## Instructions to follow
Where a line contains the word "down", copy that line from the records below.

## Data excerpts
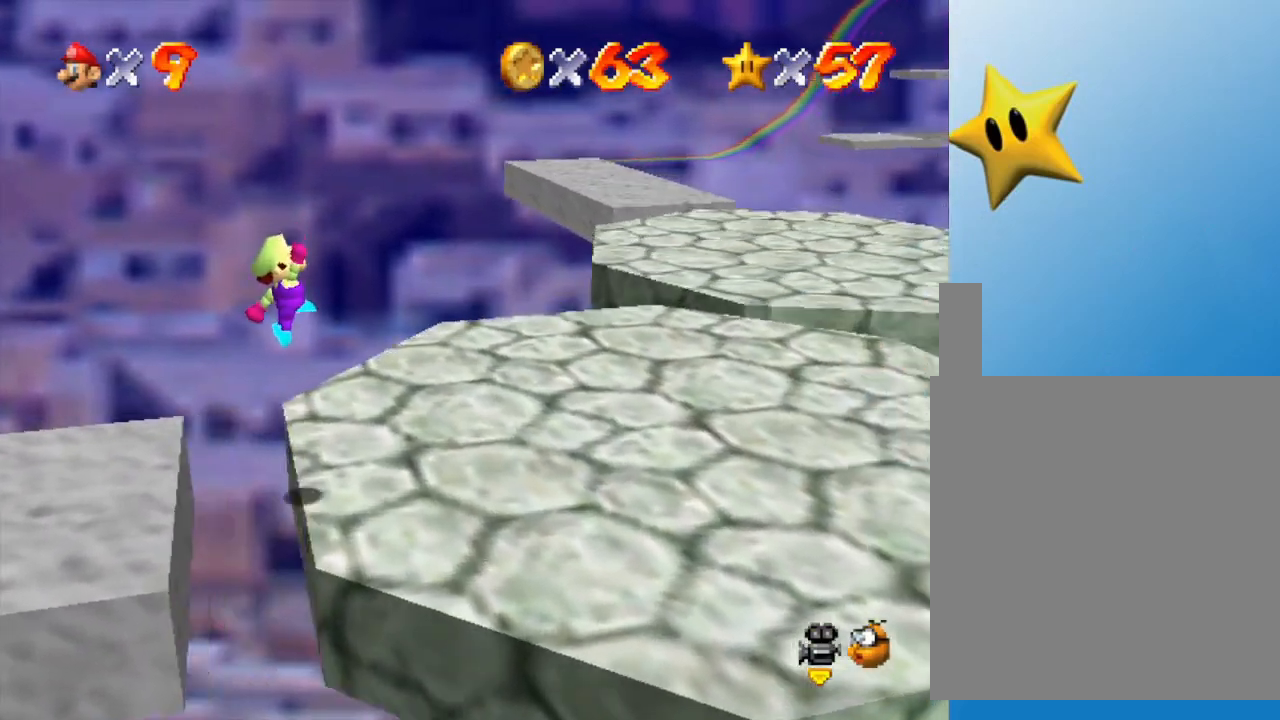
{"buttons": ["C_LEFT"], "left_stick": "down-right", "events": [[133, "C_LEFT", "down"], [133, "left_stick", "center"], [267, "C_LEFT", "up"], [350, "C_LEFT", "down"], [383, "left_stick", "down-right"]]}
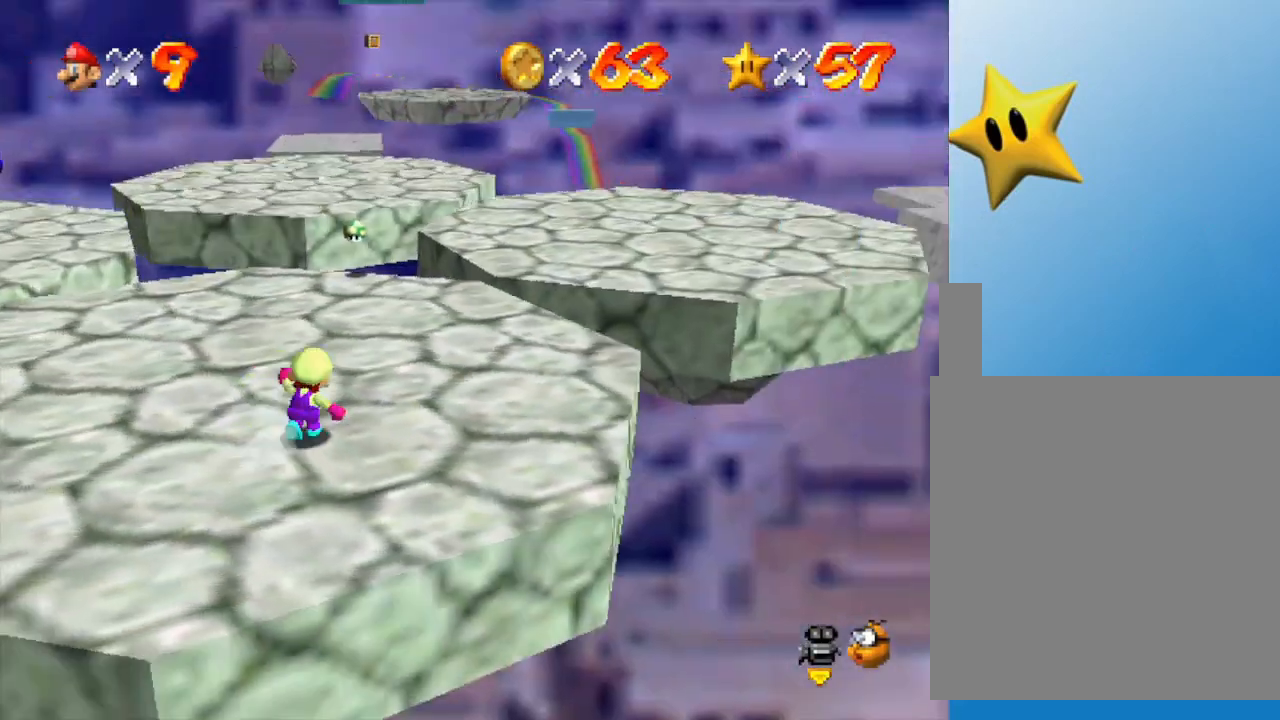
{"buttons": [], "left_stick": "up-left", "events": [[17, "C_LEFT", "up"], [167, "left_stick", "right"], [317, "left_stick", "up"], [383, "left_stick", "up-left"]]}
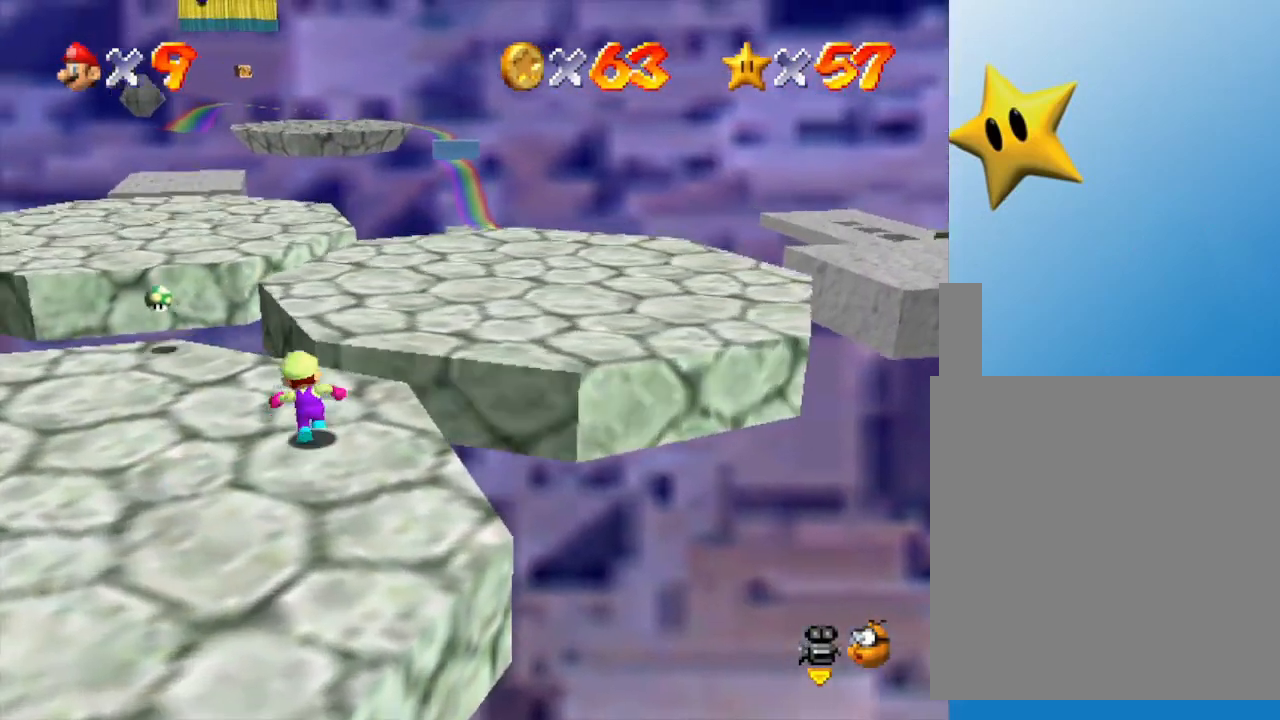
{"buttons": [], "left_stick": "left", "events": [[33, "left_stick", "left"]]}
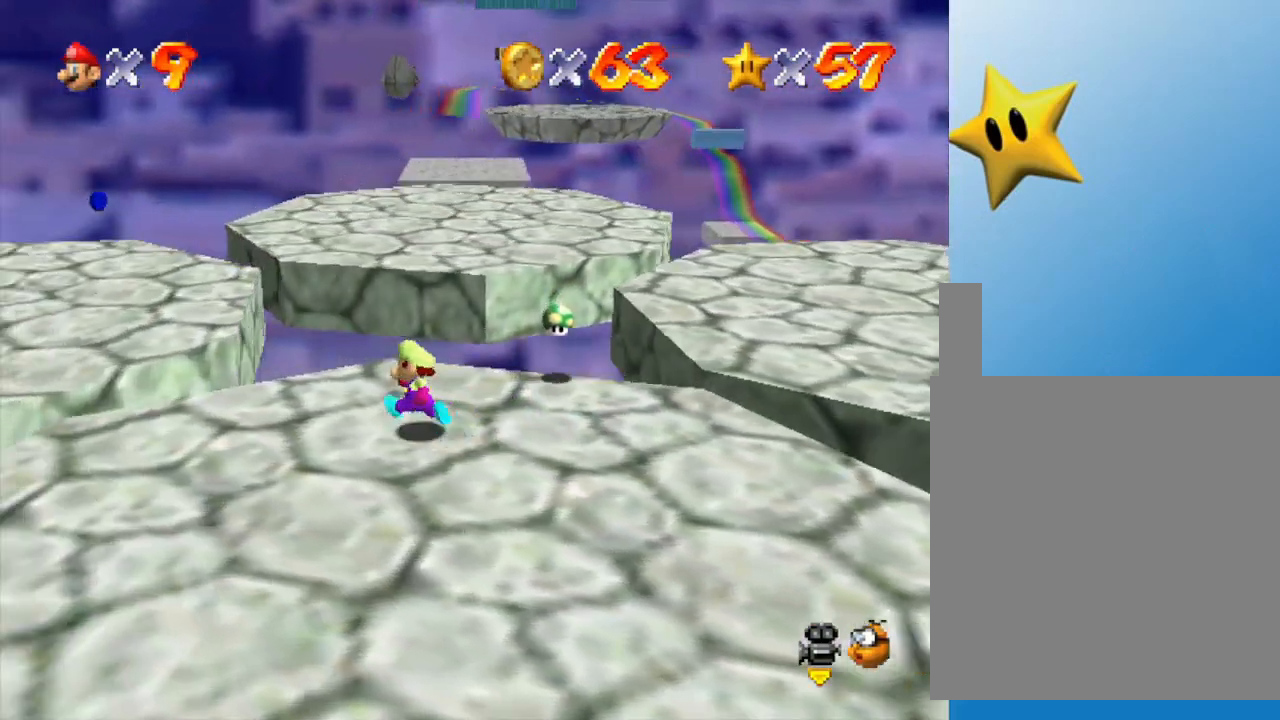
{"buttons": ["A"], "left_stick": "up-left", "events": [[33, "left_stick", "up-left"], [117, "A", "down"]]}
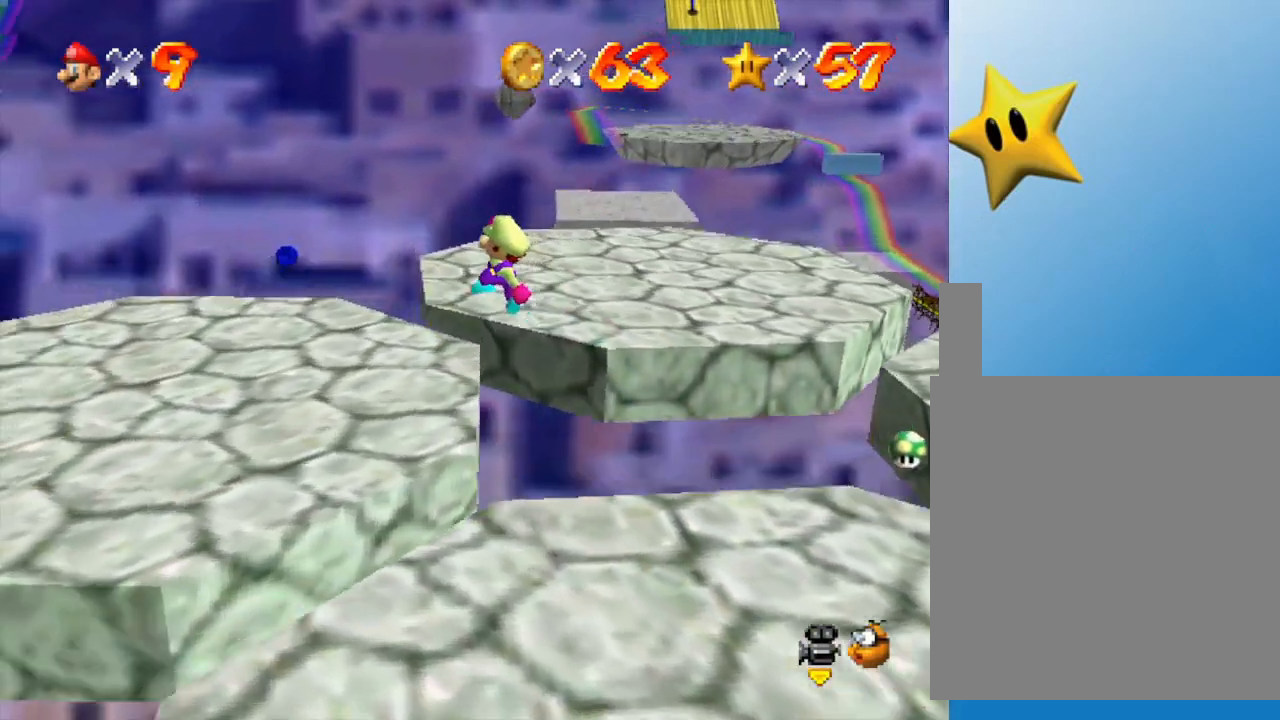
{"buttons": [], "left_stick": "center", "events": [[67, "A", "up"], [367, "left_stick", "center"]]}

## Task solution
{"buttons": ["C_LEFT"], "left_stick": "down-right", "events": [[133, "C_LEFT", "down"], [133, "left_stick", "center"], [267, "C_LEFT", "up"], [350, "C_LEFT", "down"], [383, "left_stick", "down-right"]]}
{"buttons": ["A"], "left_stick": "up-left", "events": [[33, "left_stick", "up-left"], [117, "A", "down"]]}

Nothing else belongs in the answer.